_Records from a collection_
::::::

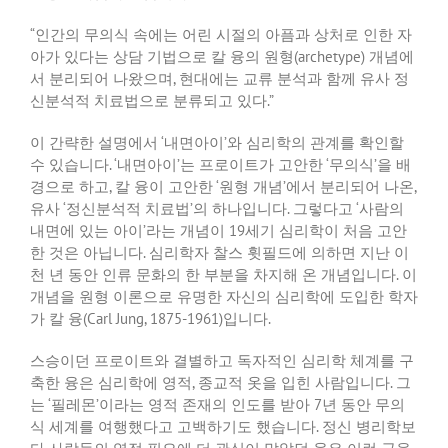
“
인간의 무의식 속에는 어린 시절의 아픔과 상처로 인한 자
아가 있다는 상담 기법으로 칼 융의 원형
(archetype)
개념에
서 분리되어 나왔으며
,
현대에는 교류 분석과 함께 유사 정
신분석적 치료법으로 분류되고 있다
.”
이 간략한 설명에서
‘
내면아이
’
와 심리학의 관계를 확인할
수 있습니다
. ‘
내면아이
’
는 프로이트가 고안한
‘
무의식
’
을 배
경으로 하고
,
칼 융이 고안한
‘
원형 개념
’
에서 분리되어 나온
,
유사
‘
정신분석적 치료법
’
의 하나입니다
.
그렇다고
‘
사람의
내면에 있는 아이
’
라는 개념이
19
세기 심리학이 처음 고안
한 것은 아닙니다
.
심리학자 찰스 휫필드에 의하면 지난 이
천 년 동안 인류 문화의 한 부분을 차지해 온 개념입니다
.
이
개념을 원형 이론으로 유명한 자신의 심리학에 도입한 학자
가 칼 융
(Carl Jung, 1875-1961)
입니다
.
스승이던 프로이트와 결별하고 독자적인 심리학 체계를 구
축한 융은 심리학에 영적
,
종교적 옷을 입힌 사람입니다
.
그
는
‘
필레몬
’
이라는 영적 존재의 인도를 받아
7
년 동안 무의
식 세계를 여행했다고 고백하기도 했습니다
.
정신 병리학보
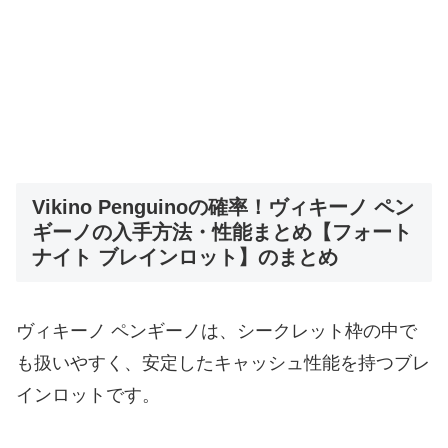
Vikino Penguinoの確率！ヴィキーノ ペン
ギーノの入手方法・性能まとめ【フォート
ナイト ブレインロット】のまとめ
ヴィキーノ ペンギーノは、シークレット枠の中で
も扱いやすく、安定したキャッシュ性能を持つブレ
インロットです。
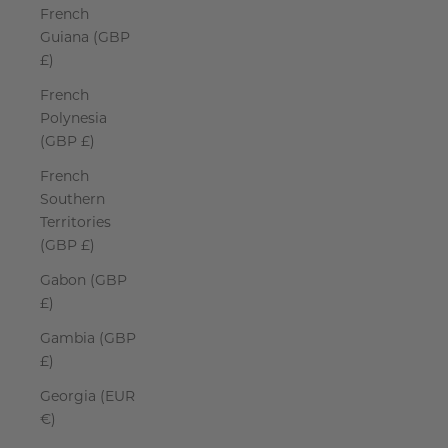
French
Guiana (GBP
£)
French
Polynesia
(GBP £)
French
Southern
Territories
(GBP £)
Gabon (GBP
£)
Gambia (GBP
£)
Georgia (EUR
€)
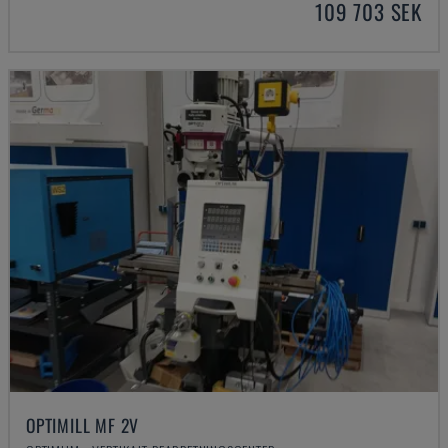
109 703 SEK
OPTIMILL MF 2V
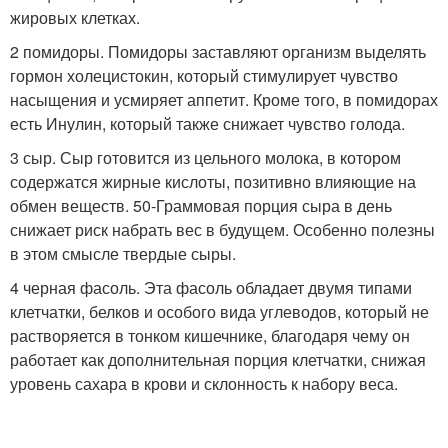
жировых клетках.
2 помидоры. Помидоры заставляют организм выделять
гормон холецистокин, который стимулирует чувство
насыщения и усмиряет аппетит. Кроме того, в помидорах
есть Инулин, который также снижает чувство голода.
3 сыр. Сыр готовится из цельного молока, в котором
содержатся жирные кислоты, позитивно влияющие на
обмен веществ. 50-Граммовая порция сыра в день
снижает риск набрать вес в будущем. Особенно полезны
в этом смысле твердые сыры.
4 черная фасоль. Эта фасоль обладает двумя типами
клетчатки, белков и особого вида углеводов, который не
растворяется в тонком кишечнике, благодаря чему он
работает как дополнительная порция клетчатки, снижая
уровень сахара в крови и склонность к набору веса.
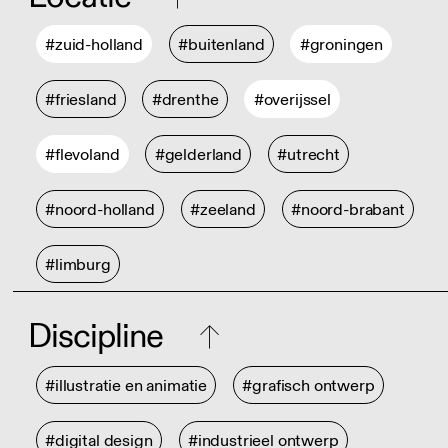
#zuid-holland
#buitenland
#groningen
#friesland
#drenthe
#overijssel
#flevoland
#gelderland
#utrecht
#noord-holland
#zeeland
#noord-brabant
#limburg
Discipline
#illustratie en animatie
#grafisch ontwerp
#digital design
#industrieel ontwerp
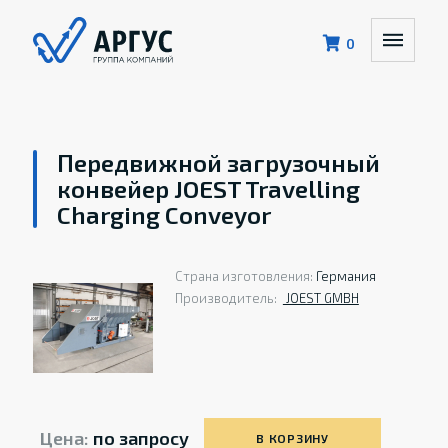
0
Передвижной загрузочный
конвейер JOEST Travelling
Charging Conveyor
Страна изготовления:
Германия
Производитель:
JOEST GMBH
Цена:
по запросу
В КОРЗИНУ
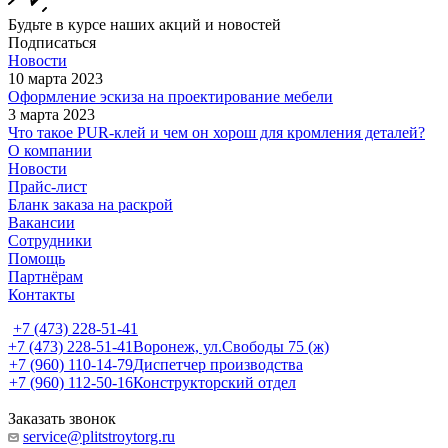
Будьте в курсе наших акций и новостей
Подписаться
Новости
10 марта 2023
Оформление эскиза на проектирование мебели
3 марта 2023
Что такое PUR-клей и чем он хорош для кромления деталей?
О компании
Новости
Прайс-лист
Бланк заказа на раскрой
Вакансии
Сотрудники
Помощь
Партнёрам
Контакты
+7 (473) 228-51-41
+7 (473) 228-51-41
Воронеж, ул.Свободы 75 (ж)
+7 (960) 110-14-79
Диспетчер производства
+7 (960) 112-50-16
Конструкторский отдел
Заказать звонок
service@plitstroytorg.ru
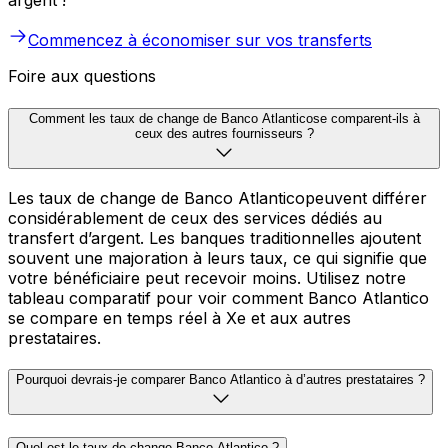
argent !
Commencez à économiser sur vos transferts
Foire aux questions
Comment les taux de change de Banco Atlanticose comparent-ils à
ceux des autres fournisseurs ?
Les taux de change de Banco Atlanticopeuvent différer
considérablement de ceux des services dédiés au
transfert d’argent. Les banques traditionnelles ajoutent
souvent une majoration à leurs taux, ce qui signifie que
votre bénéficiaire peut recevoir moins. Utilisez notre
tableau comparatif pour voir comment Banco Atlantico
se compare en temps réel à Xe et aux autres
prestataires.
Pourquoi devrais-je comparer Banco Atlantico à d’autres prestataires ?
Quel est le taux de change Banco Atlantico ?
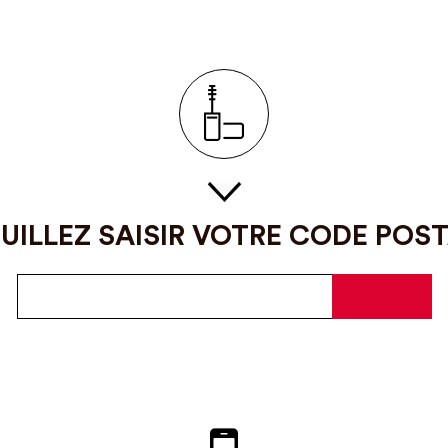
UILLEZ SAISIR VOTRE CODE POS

::::::

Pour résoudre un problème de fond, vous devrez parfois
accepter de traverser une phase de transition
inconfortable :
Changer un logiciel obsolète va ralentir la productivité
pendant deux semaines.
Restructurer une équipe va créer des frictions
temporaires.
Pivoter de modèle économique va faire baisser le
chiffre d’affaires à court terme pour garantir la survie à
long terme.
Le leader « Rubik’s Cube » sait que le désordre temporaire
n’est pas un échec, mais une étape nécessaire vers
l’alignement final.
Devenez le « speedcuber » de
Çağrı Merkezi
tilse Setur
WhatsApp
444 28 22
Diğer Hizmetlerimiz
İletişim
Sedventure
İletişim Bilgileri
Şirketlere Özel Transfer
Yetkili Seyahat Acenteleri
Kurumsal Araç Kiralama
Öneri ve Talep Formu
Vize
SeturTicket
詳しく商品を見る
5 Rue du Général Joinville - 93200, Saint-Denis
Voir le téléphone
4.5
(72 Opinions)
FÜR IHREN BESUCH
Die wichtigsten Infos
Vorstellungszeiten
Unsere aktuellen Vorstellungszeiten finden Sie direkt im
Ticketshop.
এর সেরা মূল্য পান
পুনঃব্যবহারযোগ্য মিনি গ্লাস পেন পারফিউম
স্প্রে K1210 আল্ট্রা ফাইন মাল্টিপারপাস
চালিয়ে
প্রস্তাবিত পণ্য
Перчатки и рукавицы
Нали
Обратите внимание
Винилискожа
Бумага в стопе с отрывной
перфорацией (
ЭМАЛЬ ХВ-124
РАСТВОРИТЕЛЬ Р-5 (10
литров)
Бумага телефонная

::::::

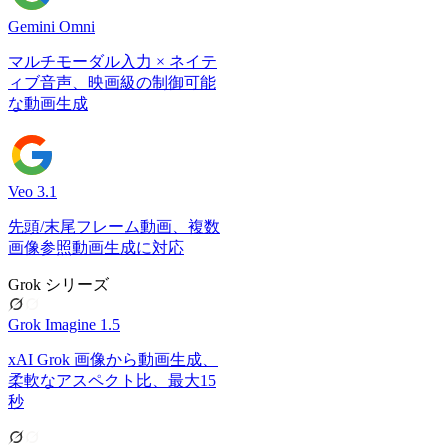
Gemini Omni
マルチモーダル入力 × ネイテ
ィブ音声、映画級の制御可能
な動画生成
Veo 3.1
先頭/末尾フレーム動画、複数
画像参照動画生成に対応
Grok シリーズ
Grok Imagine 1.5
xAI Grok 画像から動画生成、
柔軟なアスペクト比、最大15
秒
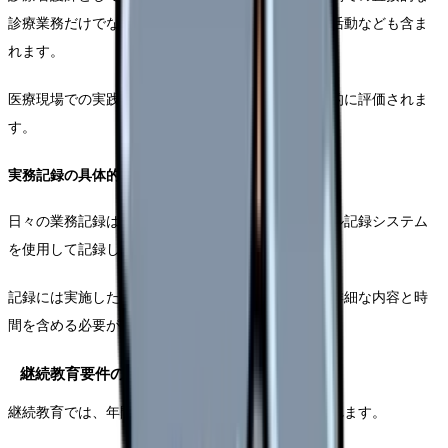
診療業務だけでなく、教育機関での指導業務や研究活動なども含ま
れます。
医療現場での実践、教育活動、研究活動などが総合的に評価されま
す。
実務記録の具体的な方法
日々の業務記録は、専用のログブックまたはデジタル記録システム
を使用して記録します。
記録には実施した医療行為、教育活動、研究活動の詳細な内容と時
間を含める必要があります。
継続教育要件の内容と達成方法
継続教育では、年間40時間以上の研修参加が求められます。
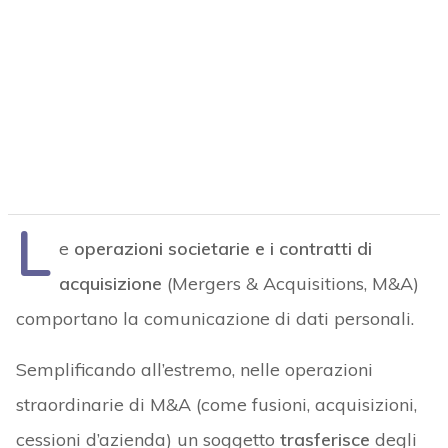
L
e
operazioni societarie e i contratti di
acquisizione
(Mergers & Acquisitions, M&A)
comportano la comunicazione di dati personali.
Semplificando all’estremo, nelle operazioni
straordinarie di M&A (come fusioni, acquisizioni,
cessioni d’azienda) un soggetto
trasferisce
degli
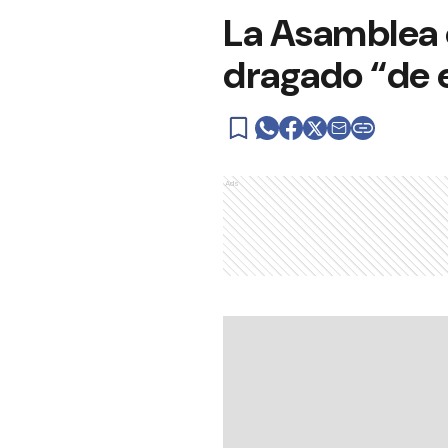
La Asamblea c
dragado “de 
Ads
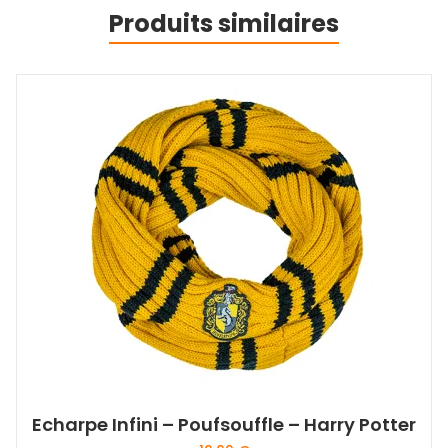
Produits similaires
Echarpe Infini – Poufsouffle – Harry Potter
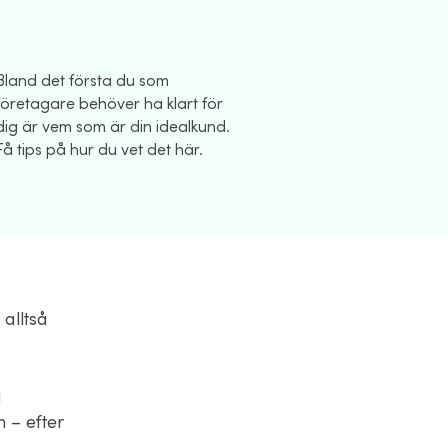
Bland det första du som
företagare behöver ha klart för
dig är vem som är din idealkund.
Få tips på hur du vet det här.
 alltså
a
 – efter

::::::

In the stretch from "Pour résoudre un" through "İletişim Bilgileri", change "leader" to "dirigeant" and give those lines back with everything else left as it is.

Pour résoudre un problème de fond, vous devrez parfois
accepter de traverser une phase de transition
inconfortable :
Changer un logiciel obsolète va ralentir la productivité
pendant deux semaines.
Restructurer une équipe va créer des frictions
temporaires.
Pivoter de modèle économique va faire baisser le
chiffre d’affaires à court terme pour garantir la survie à
long terme.
Le dirigeant « Rubik’s Cube » sait que le désordre temporaire
n’est pas un échec, mais une étape nécessaire vers
l’alignement final.
Devenez le « speedcuber » de
Çağrı Merkezi
tilse Setur
WhatsApp
444 28 22
Diğer Hizmetlerimiz
İletişim
Sedventure
İletişim Bilgileri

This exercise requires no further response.